No mesmo fim de semana que Rodrigo perdia a vida em um dos locais que mais amava, a família vivia  outro drama: as enchentes históricas da bacia do rio Paraopeba deixaram casas tomadas por quase dois metros de água nas partes mais baixas da Colônia Santa Isabel. Entre elas, estavam as residências da mãe e da tia do piloto.

"Tivemos a confirmação por volta das 15h, mas não contamos para elas. Estávamos tirando as coisas de dentro para desocupar tudo.

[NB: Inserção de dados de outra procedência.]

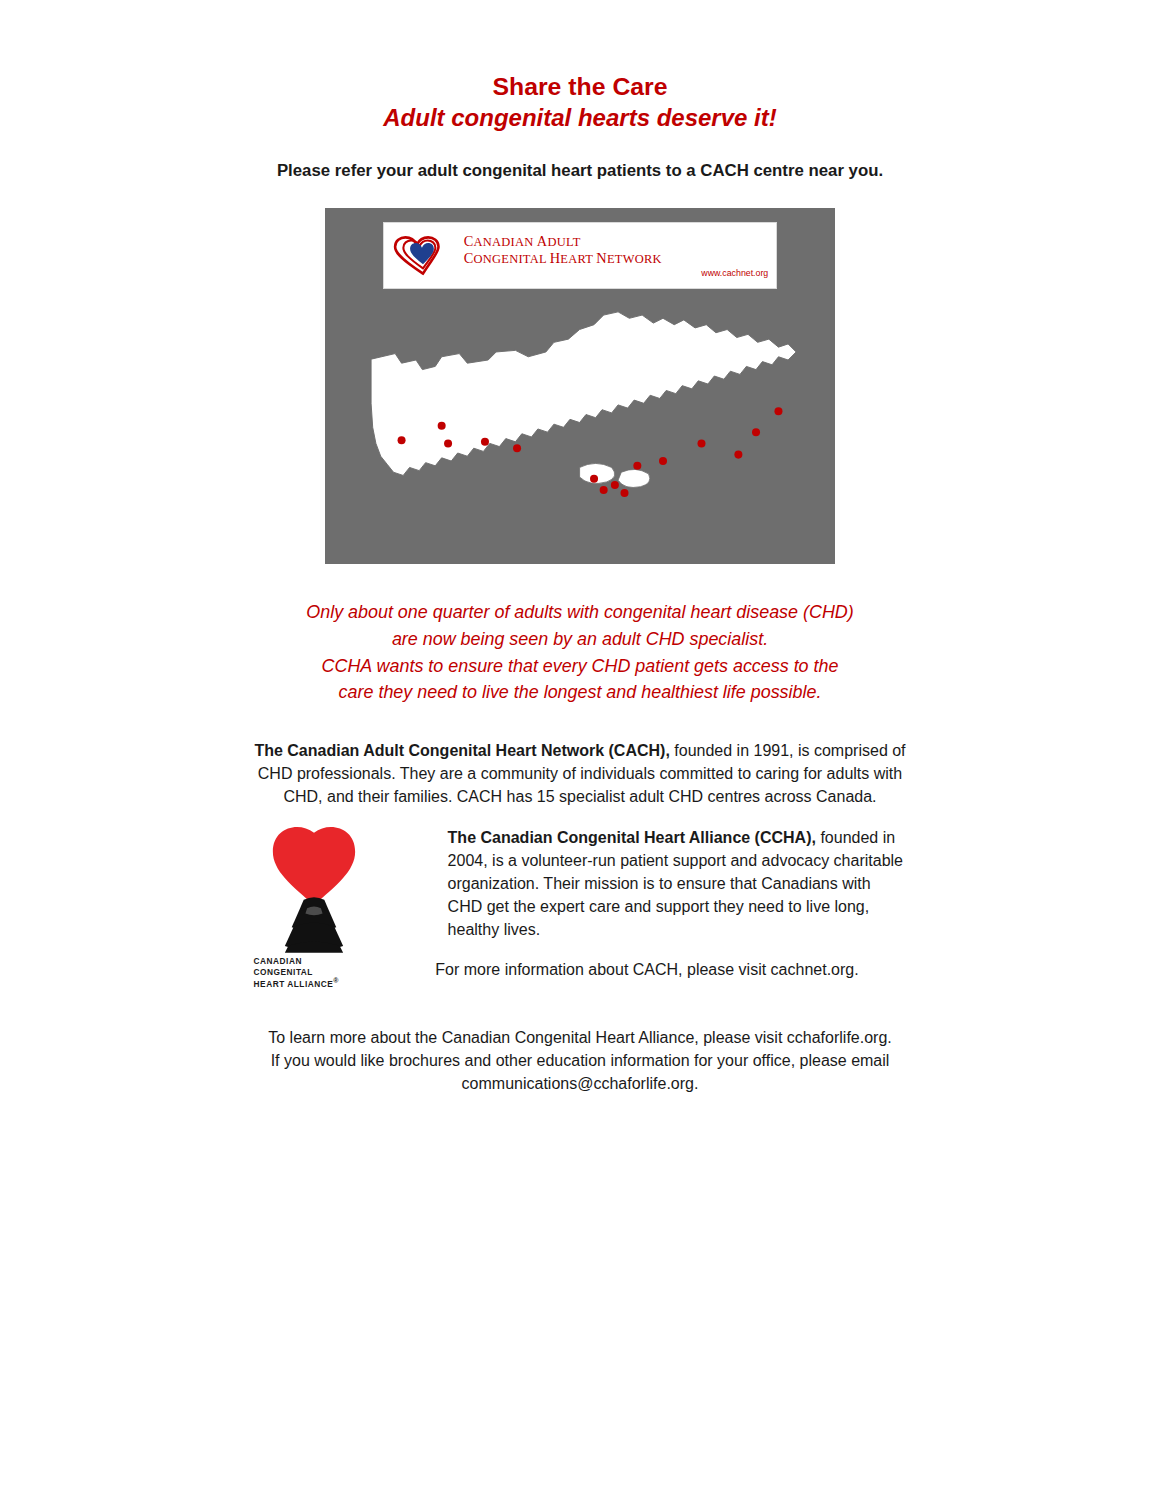Share the Care
Adult congenital hearts deserve it!
Please refer your adult congenital heart patients to a CACH centre near you.
CANADIAN ADULT
CONGENITAL HEART NETWORK www.cachnet.org
Only about one quarter of adults with congenital heart disease (CHD)
are now being seen by an adult CHD specialist.
CCHA wants to ensure that every CHD patient gets access to the
care they need to live the longest and healthiest life possible.
The Canadian Adult Congenital Heart Network (CACH), founded in 1991, is comprised of CHD professionals. They are a community of individuals committed to caring for adults with CHD, and their families. CACH has 15 specialist adult CHD centres across Canada.
CANADIAN
CONGENITAL
HEART ALLIANCE®
The Canadian Congenital Heart Alliance (CCHA), founded in 2004, is a volunteer-run patient support and advocacy charitable organization. Their mission is to ensure that Canadians with CHD get the expert care and support they need to live long, healthy lives.
For more information about CACH, please visit cachnet.org.
To learn more about the Canadian Congenital Heart Alliance, please visit cchaforlife.org.
If you would like brochures and other education information for your office, please email
communications@cchaforlife.org.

O irmão dele sabia, a filha também, só que não contamos, porque iria desestruturar (ss duas) mais ainda naquele momento que já era muito difícil", contou o primo, Thiago Flores, 36.

Apenas à noite, quando elas estavam em um local seguro, veio a notícia da morte. Junto com a tristeza profunda, as dificuldades insistiram em continuar até durante o enterro do Rodrigo. "Tivemos todo aquele drama de reconhecimento e liberação do corpo e, no cemitério, também foi muito complicado. A água chegou até a porta, não dava para entrar, e tivemos que abrir um muro na parte de cima. Foi preciso passar com o caixão por pasto, cerca e enterrar ele sem velório", lamentou.

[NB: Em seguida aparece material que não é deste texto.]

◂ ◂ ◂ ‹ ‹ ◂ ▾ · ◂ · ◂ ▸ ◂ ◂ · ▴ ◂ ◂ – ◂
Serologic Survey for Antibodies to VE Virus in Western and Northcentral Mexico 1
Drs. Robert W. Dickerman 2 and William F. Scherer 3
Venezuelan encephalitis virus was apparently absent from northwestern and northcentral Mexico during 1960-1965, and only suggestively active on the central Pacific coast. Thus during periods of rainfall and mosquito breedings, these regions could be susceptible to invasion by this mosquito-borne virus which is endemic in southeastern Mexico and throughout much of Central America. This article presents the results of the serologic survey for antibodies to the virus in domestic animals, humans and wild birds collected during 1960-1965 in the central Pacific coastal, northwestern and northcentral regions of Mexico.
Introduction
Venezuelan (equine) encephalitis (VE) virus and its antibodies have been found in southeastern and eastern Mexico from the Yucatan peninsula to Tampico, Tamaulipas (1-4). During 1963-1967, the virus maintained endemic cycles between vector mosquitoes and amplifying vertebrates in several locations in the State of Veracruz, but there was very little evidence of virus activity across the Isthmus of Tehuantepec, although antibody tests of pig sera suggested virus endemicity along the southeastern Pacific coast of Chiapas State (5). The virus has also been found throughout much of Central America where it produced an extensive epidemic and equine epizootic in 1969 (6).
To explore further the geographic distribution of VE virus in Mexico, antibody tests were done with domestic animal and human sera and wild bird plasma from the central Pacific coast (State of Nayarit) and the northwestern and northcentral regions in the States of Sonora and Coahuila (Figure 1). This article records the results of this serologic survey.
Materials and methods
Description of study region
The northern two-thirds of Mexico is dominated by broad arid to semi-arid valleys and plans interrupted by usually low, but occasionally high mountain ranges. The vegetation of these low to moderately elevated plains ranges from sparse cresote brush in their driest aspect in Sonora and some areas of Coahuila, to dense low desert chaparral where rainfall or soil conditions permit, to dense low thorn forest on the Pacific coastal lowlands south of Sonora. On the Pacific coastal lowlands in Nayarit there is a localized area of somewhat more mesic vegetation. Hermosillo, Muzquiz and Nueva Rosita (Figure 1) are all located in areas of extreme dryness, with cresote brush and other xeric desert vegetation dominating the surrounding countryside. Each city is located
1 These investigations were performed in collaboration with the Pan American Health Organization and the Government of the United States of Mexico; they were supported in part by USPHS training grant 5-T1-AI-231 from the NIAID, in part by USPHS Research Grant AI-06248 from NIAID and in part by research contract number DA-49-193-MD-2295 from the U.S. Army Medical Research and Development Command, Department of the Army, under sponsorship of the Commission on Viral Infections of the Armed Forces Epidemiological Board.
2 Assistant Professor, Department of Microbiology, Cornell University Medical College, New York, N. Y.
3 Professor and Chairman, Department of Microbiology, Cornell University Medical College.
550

Mesmo diante de tanta dor, a família conseguiu se unir para ajudar a comunidade a se reerguer: na casa da mãe do Thiago, eles passaram a receber doações de roupas, móveis e alimentos.

E foi a esse trabalho voluntário que a mãe do piloto, Zélia Caetano Alves dos Anjos, 71, passou a se dedicar desde a tragédia. Vizinha do imóvel, ela chega   ao local cedo, todos os dias, e só sai no fim da tarde. Nos fundos da cozinha, Zélia separava alguns mantimentos e pouco conseguia falar do filho em 27 de janeiro, quando a reportagem esteve no local.

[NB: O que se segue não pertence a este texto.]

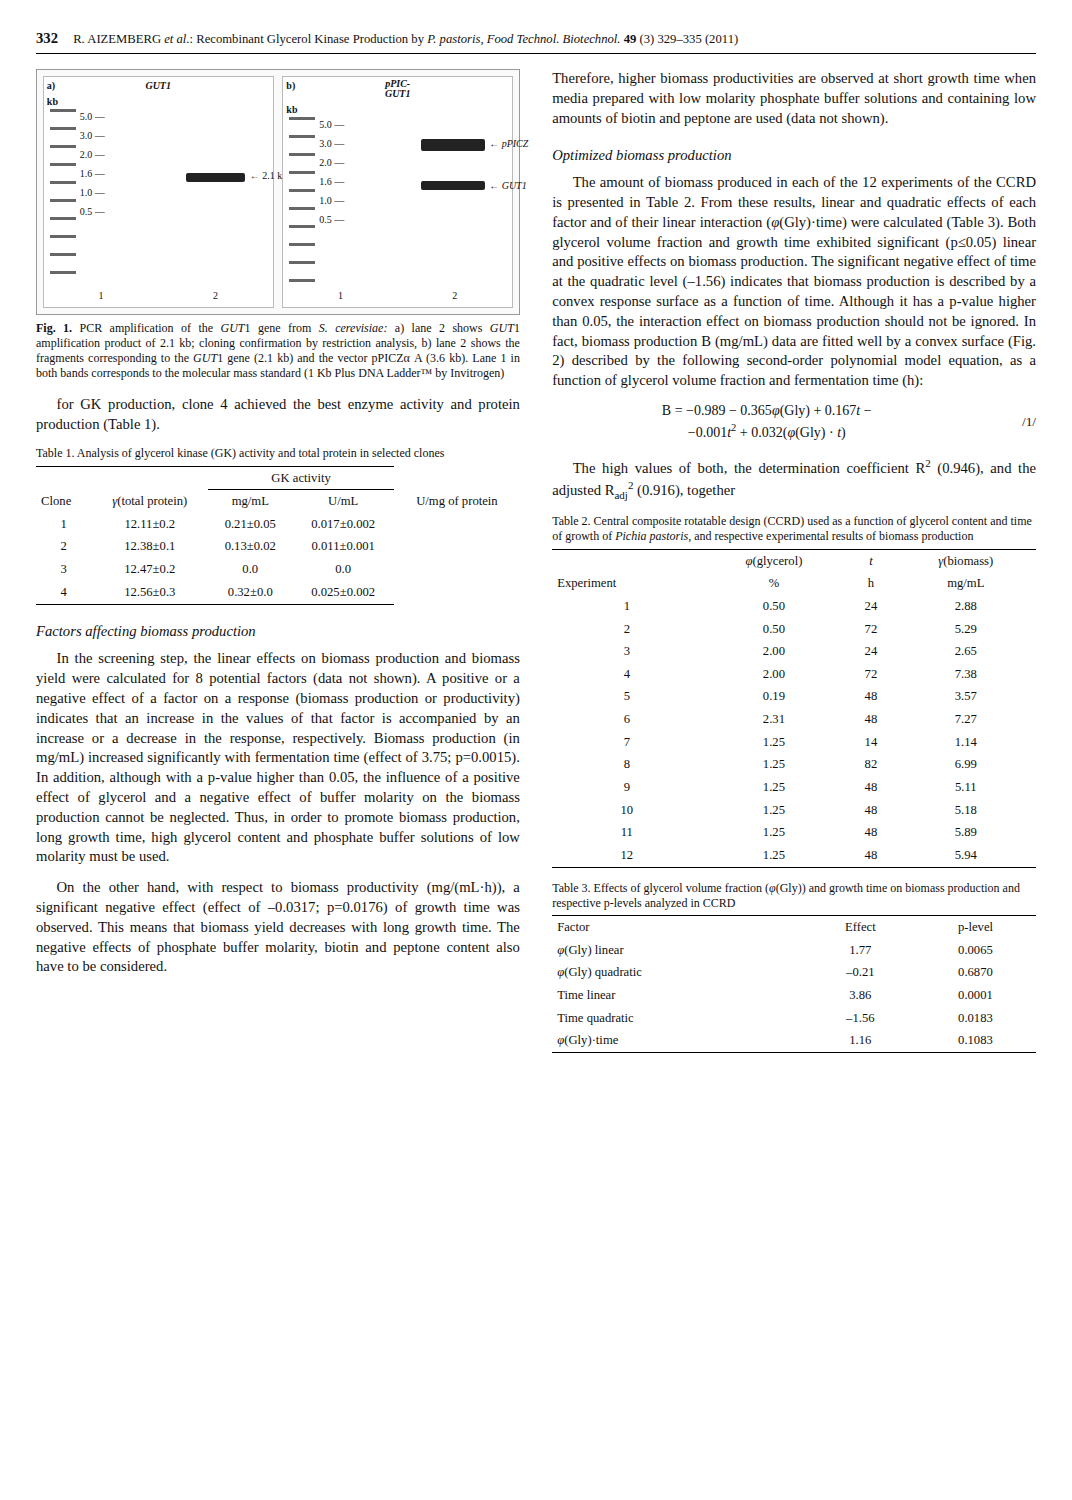332 R. AIZEMBERG et al.: Recombinant Glycerol Kinase Production by P. pastoris, Food Technol. Biotechnol. 49 (3) 329–335 (2011)
a) GUT1 kb
5.0 —
3.0 —
2.0 —
1.6 —
1.0 —
0.5 —
← 2.1 kb
12
b) pPIC-
GUT1 kb
5.0 —
3.0 —
2.0 —
1.6 —
1.0 —
0.5 —
← pPICZ
← GUT1
12
Fig. 1. PCR amplification of the GUT1 gene from S. cerevisiae: a) lane 2 shows GUT1 amplification product of 2.1 kb; cloning confirmation by restriction analysis, b) lane 2 shows the fragments corresponding to the GUT1 gene (2.1 kb) and the vector pPICZα A (3.6 kb). Lane 1 in both bands corresponds to the molecular mass standard (1 Kb Plus DNA Ladder™ by Invitrogen)
for GK production, clone 4 achieved the best enzyme activity and protein production (Table 1).
Table 1. Analysis of glycerol kinase (GK) activity and total protein in selected clones
| Clone | γ (total protein) | GK activity |
| --- | --- | --- |
| mg/mL | U/mL | U/mg of protein |
| 1 | 12.11±0.2 | 0.21±0.05 | 0.017±0.002 |
| 2 | 12.38±0.1 | 0.13±0.02 | 0.011±0.001 |
| 3 | 12.47±0.2 | 0.0 | 0.0 |
| 4 | 12.56±0.3 | 0.32±0.0 | 0.025±0.002 |
Factors affecting biomass production
In the screening step, the linear effects on biomass production and biomass yield were calculated for 8 potential factors (data not shown). A positive or a negative effect of a factor on a response (biomass production or productivity) indicates that an increase in the values of that factor is accompanied by an increase or a decrease in the response, respectively. Biomass production (in mg/mL) increased significantly with fermentation time (effect of 3.75; p=0.0015). In addition, although with a p-value higher than 0.05, the influence of a positive effect of glycerol and a negative effect of buffer molarity on the biomass production cannot be neglected. Thus, in order to promote biomass production, long growth time, high glycerol content and phosphate buffer solutions of low molarity must be used.
On the other hand, with respect to biomass productivity (mg/(mL·h)), a significant negative effect (effect of –0.0317; p=0.0176) of growth time was observed. This means that biomass yield decreases with long growth time. The negative effects of phosphate buffer molarity, biotin and peptone content also have to be considered.
Therefore, higher biomass productivities are observed at short growth time when media prepared with low molarity phosphate buffer solutions and containing low amounts of biotin and peptone are used (data not shown).
Optimized biomass production
The amount of biomass produced in each of the 12 experiments of the CCRD is presented in Table 2. From these results, linear and quadratic effects of each factor and of their linear interaction (φ(Gly)·time) were calculated (Table 3). Both glycerol volume fraction and growth time exhibited significant (p≤0.05) linear and positive effects on biomass production. The significant negative effect of time at the quadratic level (–1.56) indicates that biomass production is described by a convex response surface as a function of time. Although it has a p-value higher than 0.05, the interaction effect on biomass production should not be ignored. In fact, biomass production B (mg/mL) data are fitted well by a convex surface (Fig. 2) described by the following second-order polynomial model equation, as a function of glycerol volume fraction and fermentation time (h):
B = −0.989 − 0.365φ(Gly) + 0.167t −
−0.001t2 + 0.032(φ(Gly) · t)
/1/
The high values of both, the determination coefficient R2 (0.946), and the adjusted Radj2 (0.916), together
Table 2. Central composite rotatable design (CCRD) used as a function of glycerol content and time of growth of Pichia pastoris , and respective experimental results of biomass production
| Experiment | φ (glycerol) | t | γ (biomass) |
| --- | --- | --- | --- |
| % | h | mg/mL |
| 1 | 0.50 | 24 | 2.88 |
| 2 | 0.50 | 72 | 5.29 |
| 3 | 2.00 | 24 | 2.65 |
| 4 | 2.00 | 72 | 7.38 |
| 5 | 0.19 | 48 | 3.57 |
| 6 | 2.31 | 48 | 7.27 |
| 7 | 1.25 | 14 | 1.14 |
| 8 | 1.25 | 82 | 6.99 |
| 9 | 1.25 | 48 | 5.11 |
| 10 | 1.25 | 48 | 5.18 |
| 11 | 1.25 | 48 | 5.89 |
| 12 | 1.25 | 48 | 5.94 |
Table 3. Effects of glycerol volume fraction ( φ (Gly)) and growth time on biomass production and respective p-levels analyzed in CCRD
| Factor | Effect | p-level |
| --- | --- | --- |
| φ (Gly) linear | 1.77 | 0.0065 |
| φ (Gly) quadratic | –0.21 | 0.6870 |
| Time linear | 3.86 | 0.0001 |
| Time quadratic | –1.56 | 0.0183 |
| φ (Gly)·time | 1.16 | 0.1083 |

"A última vez que ele se despediu de mim, disse que a pandemia estava passando e já podia me dar um abraço, que me amava demais. E eu falava com ele assim: mais do que eu, meu filho? Não tem jeito, não. Passamos o Natal juntos. Neste dia, meus filhos estavam tão felizes", lembra.

Sempre que Rodrigo retornava para Capitólio, Zélia gostava de preparar com muito carinho alguns quitutes. "Eu pegava e fazia broa e carne de panela. Colocava naquelas latinhas, e ele levava. Ainda falava comigo que deu para comer durante o mês todo. O Rodrigo gostava muito de rir, brincar com tudo", recordou.

Para os amigos, Digo

Entre os amigos, ele era conhecido como "Digo". É o que conta Thomas Nedson, 37, que cresceu com o piloto. "A última vez que eu conversei com ele pessoalmente foi no Natal, e ele falou que era muito feliz, que estava em um lugar em que todos que são ricos querem ir, e a pessoa que não tem uma situação financeira tão boa guarda dinheiro para estar lá, e que ele estava onde todo mundo quer estar", relatou.